Begin GIVEN TEXT
README.md · fxmarty/distilbert-base-uncased-finetuned-sst-2-english-int8-static-dedicated-qdq-everywhere at 97d3676e30ca3a90f69c829a46f6857d424288e4

metadata

license: apache-2.0
datasets:
  - sst2
  - glue

This model is a fork of https://huggingface.co/distilbert-base-uncased-finetuned-sst-2-english , quantized using static Post-Training Quantization (PTQ) with ONNX Runtime and 🤗 Optimum library.

It achieves 0.896 accuracy on the validation set.

This model uses the ONNX Runtime static quantization configurations qdq_add_pair_to_weight=True and qdq_dedicated_pair=True, so that weights are stored in fp32, and full Quantize + Dequantize nodes are inserted for the weights, compared to the default where weights are stored in int8 and only a Dequantize node is inserted for weights. Moreover, here QDQ pairs have a single output. For more reference, see the documentation: https://github.com/microsoft/onnxruntime/blob/ade0d291749144e1962884a9cfa736d4e1e80ff8/onnxruntime/python/tools/quantization/quantize.py#L432-L441

This is useful to later load a static quantized model in TensorRT.

To load this model:

from optimum.onnxruntime import ORTModelForSequenceClassification
model = ORTModelForSequenceClassification.from_pretrained("fxmarty/distilbert-base-uncased-finetuned-sst-2-english-int8-static")

Weights stored as int8, only DequantizeLinear nodes (model here: https://huggingface.co/fxmarty/distilbert-base-uncased-finetuned-sst-2-english-int8-static)

![DQ only](./no_qdq.png)

Weights stored as fp32, only QuantizeLinear + DequantizeLinear nodes (this model)

![QDQ](./qdq.png)
End GIVEN TEXT
Begin PROVIDED DATA
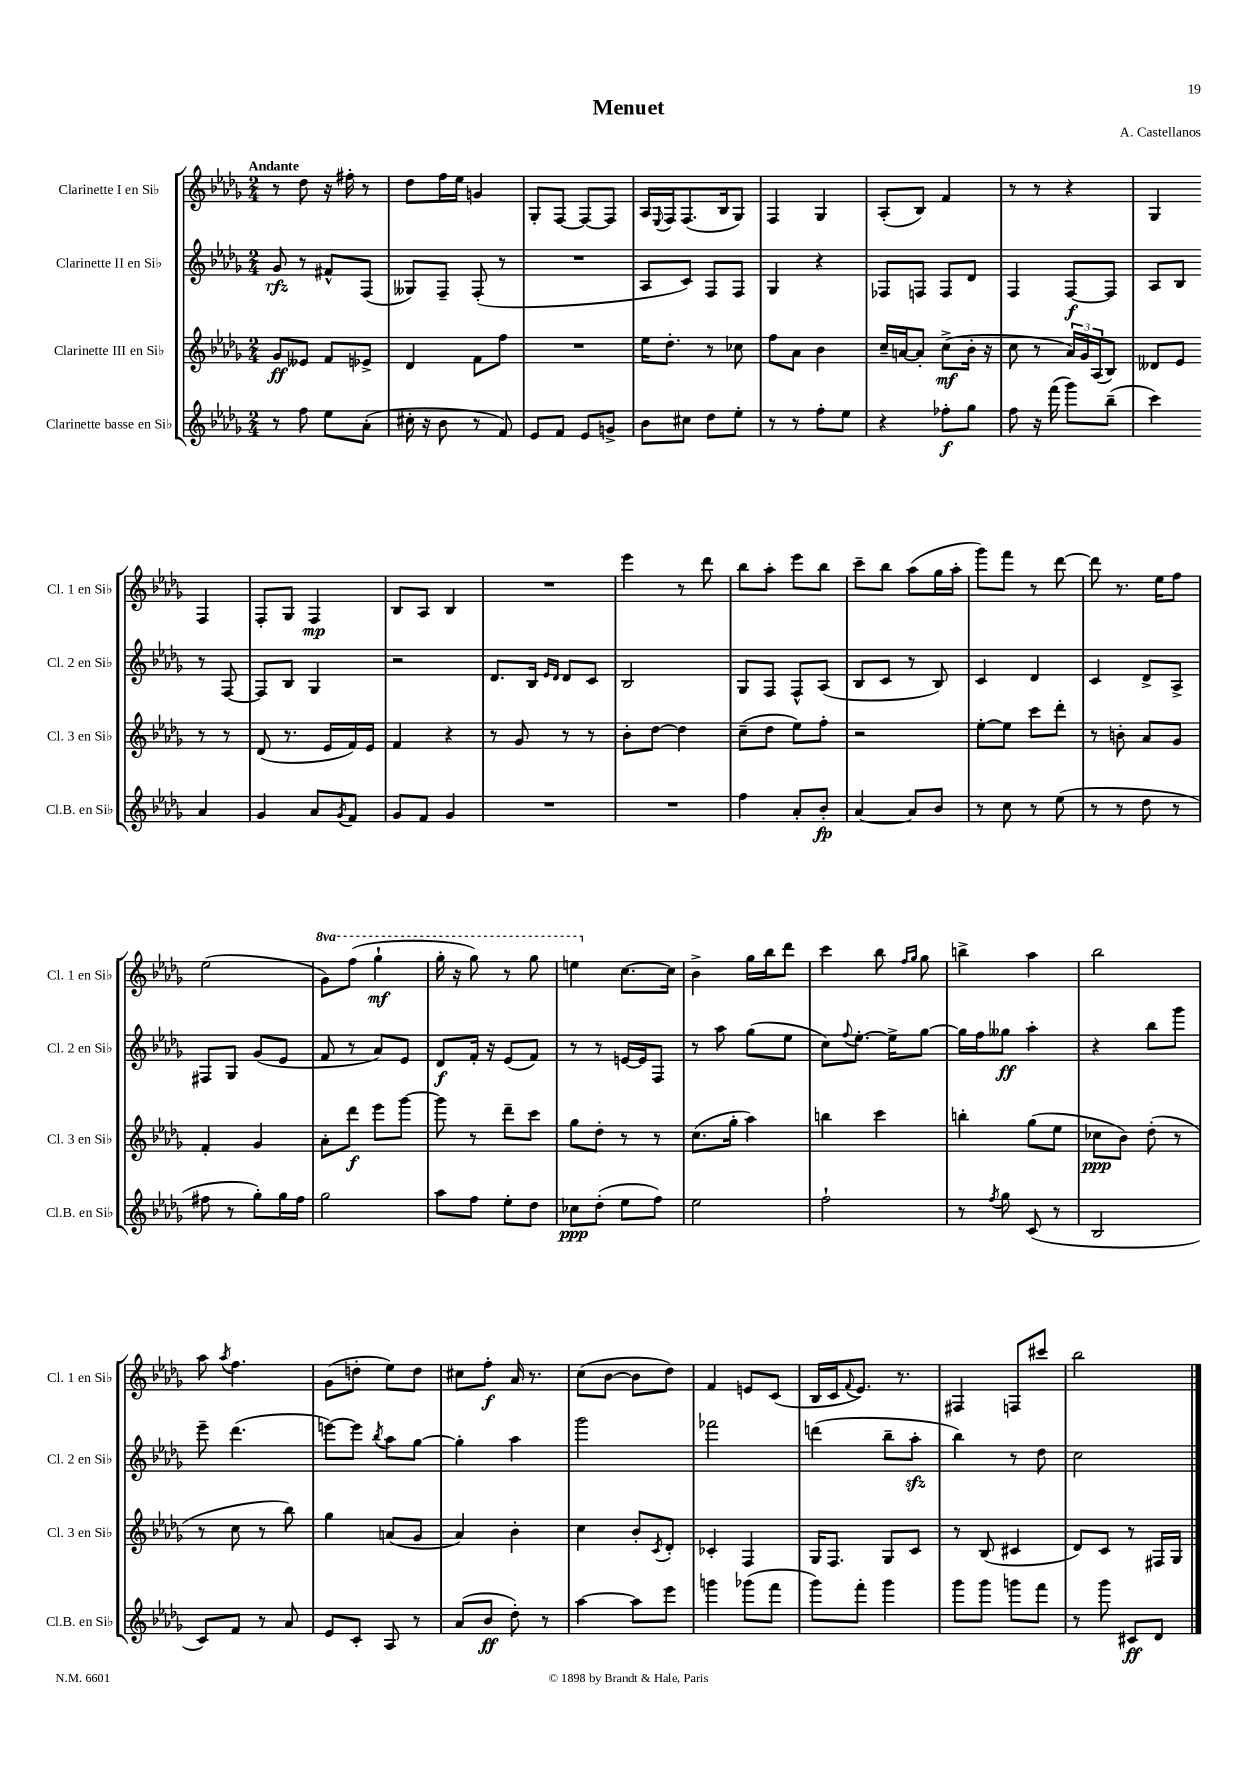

**kern	**kern	**kern	**kern
*staff4	*staff3	*staff2	*staff1
*clefG2	*clefG2	*clefG2	*clefG2
*k[b-e-a-d-g-]	*k[b-e-a-d-g-]	*k[b-e-a-d-g-]	*k[b-e-a-d-g-]
*M2/4	*M2/4	*M2/4	*M2/4
8r	8g-/L	8g-/	8r
8ff\	8e--/J	8r	8dd-\
8ee-\L	8f/L	8f#^^/L	16r
.	.	.	16ff#'\
(8a-'\J	8e-^/J	(8F/J	8r
=	=	=	=
16cc#'\	4d-/	8G--/L)	8dd-\L
16r	.	.	.
8b-\	.	8F~/J	16ff\L
.	.	.	16ee-\JJ
8r	8f\L	(8F'/	4g/
8f/)	8ff\J	8r	.
=	=	=	=
8e-/L	2r	2r	8G-'/L
8f/J	.	.	[8F/J
8e-/L	.	.	8F/_L
8g^/J	.	.	8F/]J
=	=	=	=
8b-\L	16ee-\LK	8A-/L	16A-/LL
.	.	.	8qqE-/
.	8.dd-'\J	.	16F/J
8cc#\J	.	8c/J)	(8.F/
8dd-\L	8r	8F/L	.
.	.	.	16B-/k
8ee-'\J	8cc-\	8F/J	8G-/J)
=	=	=	=
8r	8ff\L	4G-/	4F/
8r	8a-\J	.	.
8ff'\L	4b-\	4r	4G-/
8ee-\J	.	.	.
=	=	=	=
4r	16cc~/LL	8F-/L	(8A-'/L
.	[16a/J	.	.
.	8a'/]J	8F/J	8B-/J)
8ff-'\L	(8cc^\L	8F/L	4f/
8gg-\J	16b-'\Jk	8d-/J	.
.	16r	.	.
=	=	=	=
8ff\	8cc\	4F/	8r
16r	8r	.	8r
(16fff\	.	.	.
8ggg-\L)	24a-/LL)	[8F/L	4r
.	24g-/	.	.
.	(24A-/J	.	.
(8bb-~\J	8B-/J)	8F/]J	.
=	=	=	=
4ccc\)	8d--/L	8A-/L	4G-/
.	8e-/J	8B-/J	.
4a-/	8r	8r	4F/
.	8r	[8F/	.
=	=	=	=
4g-/	(8d-/	8F/]L	8F'/L
.	8.r	8B-/J	8G-/J
8a-/L	.	4G-/	4F/
.	16e-/LL	.	.
8qg-/	.	.	.
8f/J	16f/)	.	.
.	16e-/JJ	.	.
=	=	=	=
8g-/L	4f/	2r	8B-/L
8f/J	.	.	8A-/J
4g-/	4r	.	4B-/
=	=	=	=
2r	8r	8.d-/L	2r
.	8g-/	.	.
.	.	16B-/Jk	.
.	.	16qqe-/LL	.
.	.	16qqd-/JJ	.
.	8r	8d-/L	.
.	8r	8c/J	.
=	=	=	=
2r	8b-'\L	2B-/	4eee-\
.	[8dd-\J	.	.
.	4dd-\]	.	8r
.	.	.	8ddd-\
=	=	=	=
4ff\	(8cc~\L	8G-/L	8bb-\L
.	8dd-\J	8F/J	8aa-'\J
8a-'/L	8ee-\L)	8F^^/L	8eee-\L
8b-'/J	8ff'\J	(8A-/J	8bb-\J
=	=	=	=
[4a-/	2r	8B-/L	8ccc~\L
.	.	8c/J	8bb-\J
8a-/]L	.	8r	(8aa-\L
8b-/J	.	8B-/)	16gg-\L
.	.	.	16aa-'\JJ
=	=	=	=
8r	[8ee-'\L	4c/	8ggg-\L)
8cc\	8ee-\]J	.	8fff\J
8r	8ccc\L	4d-/	8r
(8ee-\	8ddd-'\J	.	[8ddd-\
=	=	=	=
8r	8r	4c/	8ddd-\]
8r	8b'\	.	8.r
8dd-\	8a-/L	8d-^/L	.
.	.	.	16ee-\LK
8r	8g-/J	8A-^/J	8ff\J
=	=	=	=
8ff#\	4f'/	8F#/L	(2ee-\
8r	.	8G-/J	.
8gg-'\L)	4g-/	(8g-/L	.
16gg-\L	.	8e-/J	.
16ff#\JJ	.	.	.
=	=	=	=
2gg-\	8a-'\L	8f/	8gg-\L)
.	8ddd-\J	8r	(8fff\J
.	8eee-\L	8a-/L)	4ggg-`\
.	[8ggg-\J	8e-/J	.
=	=	=	=
8aa-\L	8ggg-\]	8d-/L	16ggg-'\
.	.	.	16r
8ff\J	8r	16f'/Jk	8ggg-\)
.	.	16r	.
8ee-'\L	8ddd-~\L	(8e-/L	8r
8dd-\J	8ccc\J	8f/J)	8ggg-\
=	=	=	=
8cc-\L	8gg-\L	8r	4eee\
(8dd-'\J	8dd-'\J	8r	.
8ee-\L	8r	[16e/LL	[8.cc\L
.	.	16e/]J	.
8ff\J)	8r	8F/J	.
.	.	.	16cc\]Jk
=	=	=	=
2ee-\	(8.cc\L	8r	4b-^\
.	.	8aa-\	.
.	16gg-'\Jk	.	.
.	4aa-\)	(8gg-\L	16gg-\LL
.	.	.	16bb-\J
.	.	8ee-\J	8ddd-\J
=	=	=	=
2ff`\	4bb\	8cc\L)	4ccc\
.	.	8qqff/	.
.	.	[8.ee-'\J	.
.	4ccc\	.	8bb-\
.	.	16ee-^\]LK	.
.	.	.	16qqff/LL
.	.	.	16qqgg-/JJ
.	.	[8gg-\J	8gg-\
=	=	=	=
8r	4bb'\	16gg-\]LL	4bb^\
.	.	16ff\J	.
8qff/	.	.	.
8gg-\	.	8gg--\J	.
(8c/	(8gg-\L	4aa-'\	4aa-\
8r	8ee-\J	.	.
=	=	=	=
2B-/	8cc-\L	4r	2bb-\
.	8b-\J)	.	.
.	(8dd-'\	8bb-\L	.
.	8r	8ggg-\J	.
=	=	=	=
8c/L)	8r	8eee-~\	8aa-\
.	.	.	8qaa-/
8f/J	8cc\	(4.ddd-\	4.ff\
8r	8r	.	.
8a-/	8bb-\)	.	.
=	=	=	=
8e-/L	4gg-\	[8eee\L)	(8g-\L
8c'/J	.	8eee\]J	8dd'\J
.	.	8qbb-/	.
8A-/	(8a/L	8aa-\L	8ee-\L)
8r	8g-/J	[8gg-\J	8dd\J
=	=	=	=
(8a-/L	4a-/)	4gg-'\]	8cc#\L
8b-/J	.	.	8ff'\J
8dd-'\)	4b-'\	4aa-\	16a-/
.	.	.	8.r
8r	.	.	.
=	=	=	=
[4aa-\	4cc\	2ggg-\	(8cc\L
.	.	.	[8b-\J
8aa-\]L	8b-'/L	.	8b-\]L
.	8qc/	.	.
8eee-\J	8d-'/J	.	8dd-\J)
=	=	=	=
4ggg\	4c-'/	2fff-\	4f/
(8ggg-\L	4F/	.	8e/L
8fff\J	.	.	(8c/J
=	=	=	=
8ggg-\L)	16G-/LK	(4ddd\	16B-/LL
.	8.F/J	.	16c/J
.	.	.	8qqf/
8fff'\J	.	.	8.e-/J)
4ggg-\	8G-/L	8bb-~\L	.
.	.	.	8.r
.	8c/J	8aa-'\J	.
=	=	=	=
8ggg-\L	8r	4bb-\)	4F#/
8ggg-\J	(8B-/	.	.
8ggg\L	4c#/	8r	8F/L
8fff\J	.	8dd-\	8ccc#/J
=	=	=	=
8r	8d-/L)	2cc\	2bb-\
8ggg-\	8c/J	.	.
8c#/L	8r	.	.
8d-/J	16F#/LL	.	.
.	16G-/JJ	.	.
==	==	==	==
*-	*-	*-	*-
End PROVIDED DATA
* SET TASK 1:
According to the README, what accuracy does the quantized model achieve on the validation set?
* SET TASK 2:
From the README, extract the passage that begins at the words "from optimum.onnxruntime import" and stops after "nodes (this model)".

* COMPLETE ANSWER 1:
0.896

* COMPLETE ANSWER 2:
from optimum.onnxruntime import ORTModelForSequenceClassification
model = ORTModelForSequenceClassification.from_pretrained("fxmarty/distilbert-base-uncased-finetuned-sst-2-english-int8-static")

Weights stored as int8, only DequantizeLinear nodes (model here: https://huggingface.co/fxmarty/distilbert-base-uncased-finetuned-sst-2-english-int8-static)

![DQ only](./no_qdq.png)

Weights stored as fp32, only QuantizeLinear + DequantizeLinear nodes (this model)